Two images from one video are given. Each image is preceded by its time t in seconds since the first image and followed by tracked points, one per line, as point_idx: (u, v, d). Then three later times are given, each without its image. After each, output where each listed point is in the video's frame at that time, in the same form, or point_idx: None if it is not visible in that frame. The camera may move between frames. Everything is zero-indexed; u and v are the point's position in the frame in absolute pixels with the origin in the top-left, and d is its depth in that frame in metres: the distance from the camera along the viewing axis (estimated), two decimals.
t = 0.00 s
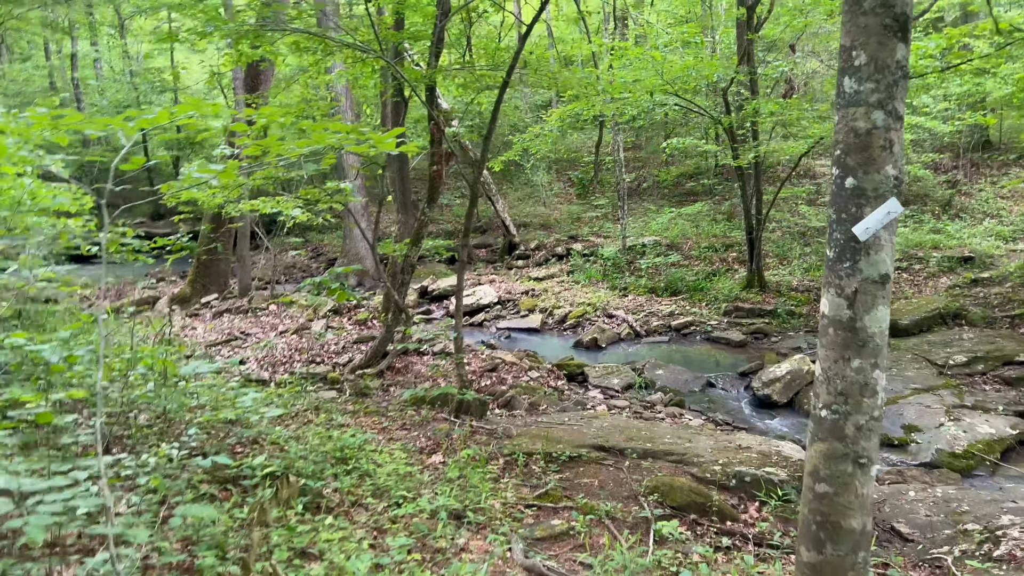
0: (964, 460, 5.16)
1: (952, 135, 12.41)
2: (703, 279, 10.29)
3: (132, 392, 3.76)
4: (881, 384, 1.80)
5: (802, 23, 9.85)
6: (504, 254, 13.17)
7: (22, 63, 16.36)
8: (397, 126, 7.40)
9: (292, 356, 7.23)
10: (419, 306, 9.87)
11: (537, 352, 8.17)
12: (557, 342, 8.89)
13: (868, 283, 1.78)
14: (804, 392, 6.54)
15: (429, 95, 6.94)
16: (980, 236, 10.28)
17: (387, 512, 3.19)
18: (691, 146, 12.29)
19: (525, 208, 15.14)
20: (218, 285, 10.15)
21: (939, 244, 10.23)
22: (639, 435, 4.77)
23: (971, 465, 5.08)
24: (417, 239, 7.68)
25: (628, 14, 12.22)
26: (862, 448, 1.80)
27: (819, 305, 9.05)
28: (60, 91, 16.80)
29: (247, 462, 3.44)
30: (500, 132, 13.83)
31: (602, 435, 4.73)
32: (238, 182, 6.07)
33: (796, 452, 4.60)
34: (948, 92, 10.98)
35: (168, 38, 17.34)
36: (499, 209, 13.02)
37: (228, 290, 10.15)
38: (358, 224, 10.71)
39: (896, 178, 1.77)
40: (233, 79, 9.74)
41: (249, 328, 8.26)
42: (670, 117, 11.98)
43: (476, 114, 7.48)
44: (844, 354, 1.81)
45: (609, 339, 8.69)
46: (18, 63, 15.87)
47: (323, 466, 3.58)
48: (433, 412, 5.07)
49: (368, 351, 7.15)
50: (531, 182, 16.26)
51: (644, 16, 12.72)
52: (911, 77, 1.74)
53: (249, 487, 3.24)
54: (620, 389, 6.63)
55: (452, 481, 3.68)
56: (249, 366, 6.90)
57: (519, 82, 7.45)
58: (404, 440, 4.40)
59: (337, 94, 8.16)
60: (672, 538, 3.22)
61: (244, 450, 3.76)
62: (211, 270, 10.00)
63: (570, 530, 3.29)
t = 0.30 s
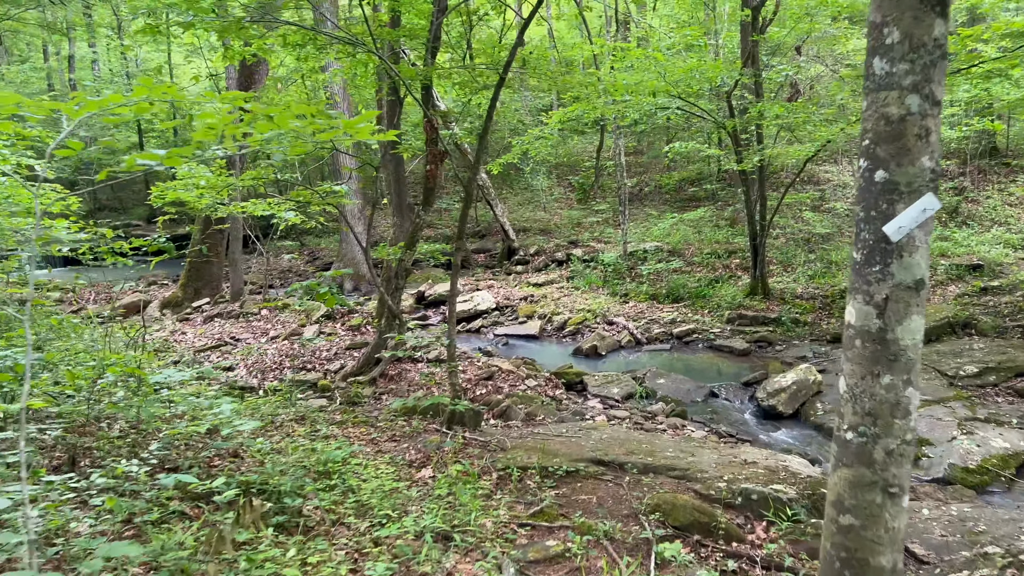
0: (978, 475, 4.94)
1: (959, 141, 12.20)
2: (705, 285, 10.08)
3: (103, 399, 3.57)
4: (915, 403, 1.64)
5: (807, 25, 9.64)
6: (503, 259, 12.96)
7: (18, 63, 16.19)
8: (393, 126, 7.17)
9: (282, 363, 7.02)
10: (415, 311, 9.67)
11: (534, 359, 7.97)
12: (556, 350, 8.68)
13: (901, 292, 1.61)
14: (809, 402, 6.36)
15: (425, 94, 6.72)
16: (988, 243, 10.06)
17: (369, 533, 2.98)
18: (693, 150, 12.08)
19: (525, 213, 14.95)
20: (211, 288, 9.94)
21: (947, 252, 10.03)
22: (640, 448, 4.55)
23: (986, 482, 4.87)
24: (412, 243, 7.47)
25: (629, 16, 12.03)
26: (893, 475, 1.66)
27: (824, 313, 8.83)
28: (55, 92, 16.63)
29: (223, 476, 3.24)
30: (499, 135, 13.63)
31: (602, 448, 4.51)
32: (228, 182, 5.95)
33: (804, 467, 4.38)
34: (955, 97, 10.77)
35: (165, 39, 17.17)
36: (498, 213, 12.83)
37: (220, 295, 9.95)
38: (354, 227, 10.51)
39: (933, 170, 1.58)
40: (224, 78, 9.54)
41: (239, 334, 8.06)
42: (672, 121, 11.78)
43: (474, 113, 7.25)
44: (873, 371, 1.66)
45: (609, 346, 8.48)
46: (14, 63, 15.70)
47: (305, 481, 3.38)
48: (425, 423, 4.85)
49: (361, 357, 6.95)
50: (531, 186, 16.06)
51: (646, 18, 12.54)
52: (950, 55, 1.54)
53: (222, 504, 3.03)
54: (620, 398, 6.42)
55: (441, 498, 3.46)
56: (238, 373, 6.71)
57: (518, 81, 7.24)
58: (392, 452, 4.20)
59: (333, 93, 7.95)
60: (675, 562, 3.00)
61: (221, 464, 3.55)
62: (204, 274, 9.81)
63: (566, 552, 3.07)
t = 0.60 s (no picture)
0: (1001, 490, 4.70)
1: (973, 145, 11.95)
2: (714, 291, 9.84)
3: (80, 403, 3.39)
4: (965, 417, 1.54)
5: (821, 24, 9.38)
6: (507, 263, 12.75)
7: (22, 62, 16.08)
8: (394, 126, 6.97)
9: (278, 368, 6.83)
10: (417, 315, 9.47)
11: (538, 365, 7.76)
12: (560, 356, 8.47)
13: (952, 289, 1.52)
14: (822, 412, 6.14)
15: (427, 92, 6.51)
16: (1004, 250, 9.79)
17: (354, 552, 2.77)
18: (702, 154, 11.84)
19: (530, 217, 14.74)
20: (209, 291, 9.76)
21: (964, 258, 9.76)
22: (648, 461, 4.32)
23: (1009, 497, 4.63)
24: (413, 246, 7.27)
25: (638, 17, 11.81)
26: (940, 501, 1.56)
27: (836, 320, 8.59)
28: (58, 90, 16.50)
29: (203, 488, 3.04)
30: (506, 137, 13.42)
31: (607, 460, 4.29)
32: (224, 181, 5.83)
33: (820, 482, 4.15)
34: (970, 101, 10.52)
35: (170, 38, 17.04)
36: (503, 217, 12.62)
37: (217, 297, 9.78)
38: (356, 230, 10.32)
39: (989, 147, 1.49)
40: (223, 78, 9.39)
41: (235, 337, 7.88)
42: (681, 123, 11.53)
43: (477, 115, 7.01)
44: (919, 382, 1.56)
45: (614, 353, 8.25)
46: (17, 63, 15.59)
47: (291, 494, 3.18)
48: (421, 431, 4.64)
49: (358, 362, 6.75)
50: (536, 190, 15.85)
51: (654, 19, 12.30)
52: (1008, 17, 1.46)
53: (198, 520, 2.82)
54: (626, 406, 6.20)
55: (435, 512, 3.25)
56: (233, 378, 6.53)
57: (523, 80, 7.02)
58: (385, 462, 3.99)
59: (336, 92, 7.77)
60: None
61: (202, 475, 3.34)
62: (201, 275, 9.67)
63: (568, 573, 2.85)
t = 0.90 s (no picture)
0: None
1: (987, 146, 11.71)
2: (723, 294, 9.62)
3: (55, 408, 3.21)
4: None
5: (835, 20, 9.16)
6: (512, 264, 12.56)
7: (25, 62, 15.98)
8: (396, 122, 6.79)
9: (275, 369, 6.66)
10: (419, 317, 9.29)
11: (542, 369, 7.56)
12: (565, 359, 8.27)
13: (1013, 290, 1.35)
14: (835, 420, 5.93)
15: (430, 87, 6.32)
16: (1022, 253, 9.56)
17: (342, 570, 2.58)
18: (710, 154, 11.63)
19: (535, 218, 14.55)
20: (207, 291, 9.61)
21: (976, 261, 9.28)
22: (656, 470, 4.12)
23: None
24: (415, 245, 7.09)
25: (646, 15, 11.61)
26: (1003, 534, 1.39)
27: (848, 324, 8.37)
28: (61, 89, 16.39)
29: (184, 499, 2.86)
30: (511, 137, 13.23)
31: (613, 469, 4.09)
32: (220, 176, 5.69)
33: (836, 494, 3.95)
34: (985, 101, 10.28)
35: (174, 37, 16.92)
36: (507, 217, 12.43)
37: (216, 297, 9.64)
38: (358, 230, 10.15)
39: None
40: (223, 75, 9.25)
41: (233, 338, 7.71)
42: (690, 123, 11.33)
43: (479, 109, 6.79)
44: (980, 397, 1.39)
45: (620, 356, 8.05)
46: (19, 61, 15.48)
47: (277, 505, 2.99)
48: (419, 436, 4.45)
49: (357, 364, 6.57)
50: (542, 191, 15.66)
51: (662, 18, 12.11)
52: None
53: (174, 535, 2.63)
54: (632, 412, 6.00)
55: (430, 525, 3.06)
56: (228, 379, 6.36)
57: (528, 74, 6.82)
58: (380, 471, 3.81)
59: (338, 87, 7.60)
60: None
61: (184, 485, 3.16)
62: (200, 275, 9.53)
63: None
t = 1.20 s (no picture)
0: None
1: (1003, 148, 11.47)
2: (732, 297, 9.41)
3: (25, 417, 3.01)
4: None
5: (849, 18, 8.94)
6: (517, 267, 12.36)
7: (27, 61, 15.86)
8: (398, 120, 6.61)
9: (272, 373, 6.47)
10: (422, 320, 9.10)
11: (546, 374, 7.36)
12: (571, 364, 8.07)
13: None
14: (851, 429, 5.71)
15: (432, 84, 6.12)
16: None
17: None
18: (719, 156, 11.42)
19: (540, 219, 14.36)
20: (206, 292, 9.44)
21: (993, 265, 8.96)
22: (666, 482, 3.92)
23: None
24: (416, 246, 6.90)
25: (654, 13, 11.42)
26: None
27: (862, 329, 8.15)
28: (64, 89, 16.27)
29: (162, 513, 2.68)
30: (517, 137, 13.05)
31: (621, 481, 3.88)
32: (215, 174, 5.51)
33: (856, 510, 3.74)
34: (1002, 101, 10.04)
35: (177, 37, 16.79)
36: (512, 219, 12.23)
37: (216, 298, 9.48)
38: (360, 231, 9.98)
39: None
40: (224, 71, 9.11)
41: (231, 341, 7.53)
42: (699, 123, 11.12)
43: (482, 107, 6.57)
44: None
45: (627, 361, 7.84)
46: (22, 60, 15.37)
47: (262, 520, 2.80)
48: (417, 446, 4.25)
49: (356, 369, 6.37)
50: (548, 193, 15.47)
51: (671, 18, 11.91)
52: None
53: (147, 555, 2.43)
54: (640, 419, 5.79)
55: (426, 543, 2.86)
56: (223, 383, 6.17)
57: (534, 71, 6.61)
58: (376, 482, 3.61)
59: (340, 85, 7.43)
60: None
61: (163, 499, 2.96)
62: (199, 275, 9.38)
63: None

**Exercise objective:** Make an exact copy of the lines above, beginning with the line with "29: (247, 462, 3.44)" and ending with the line with "21: (947, 252, 10.03)", and keep the pictures out of it.

**Response to this task:**
29: (247, 462, 3.44)
30: (500, 132, 13.83)
31: (602, 435, 4.73)
32: (238, 182, 6.07)
33: (796, 452, 4.60)
34: (948, 92, 10.98)
35: (168, 38, 17.34)
36: (499, 209, 13.02)
37: (228, 290, 10.15)
38: (358, 224, 10.71)
39: (896, 178, 1.77)
40: (233, 79, 9.74)
41: (249, 328, 8.26)
42: (670, 117, 11.98)
43: (476, 114, 7.48)
44: (844, 354, 1.81)
45: (609, 339, 8.69)
46: (18, 63, 15.87)
47: (323, 466, 3.58)
48: (433, 412, 5.07)
49: (368, 351, 7.15)
50: (531, 182, 16.26)
51: (644, 16, 12.72)
52: (911, 77, 1.74)
53: (249, 487, 3.24)
54: (620, 389, 6.63)
55: (452, 481, 3.68)
56: (249, 366, 6.90)
57: (519, 82, 7.45)
58: (404, 440, 4.40)
59: (337, 94, 8.16)
60: (672, 538, 3.22)
61: (244, 450, 3.76)
62: (211, 270, 10.00)
63: (570, 530, 3.29)
t = 0.30 s
0: (978, 475, 4.94)
1: (959, 141, 12.20)
2: (705, 285, 10.08)
3: (103, 399, 3.57)
4: (915, 403, 1.64)
5: (807, 25, 9.64)
6: (503, 259, 12.96)
7: (18, 63, 16.19)
8: (393, 126, 7.17)
9: (282, 363, 7.02)
10: (415, 311, 9.67)
11: (534, 359, 7.97)
12: (556, 350, 8.68)
13: (901, 292, 1.61)
14: (809, 402, 6.36)
15: (425, 94, 6.72)
16: (988, 243, 10.06)
17: (369, 533, 2.98)
18: (693, 150, 12.08)
19: (525, 213, 14.95)
20: (211, 288, 9.94)
21: (947, 252, 10.03)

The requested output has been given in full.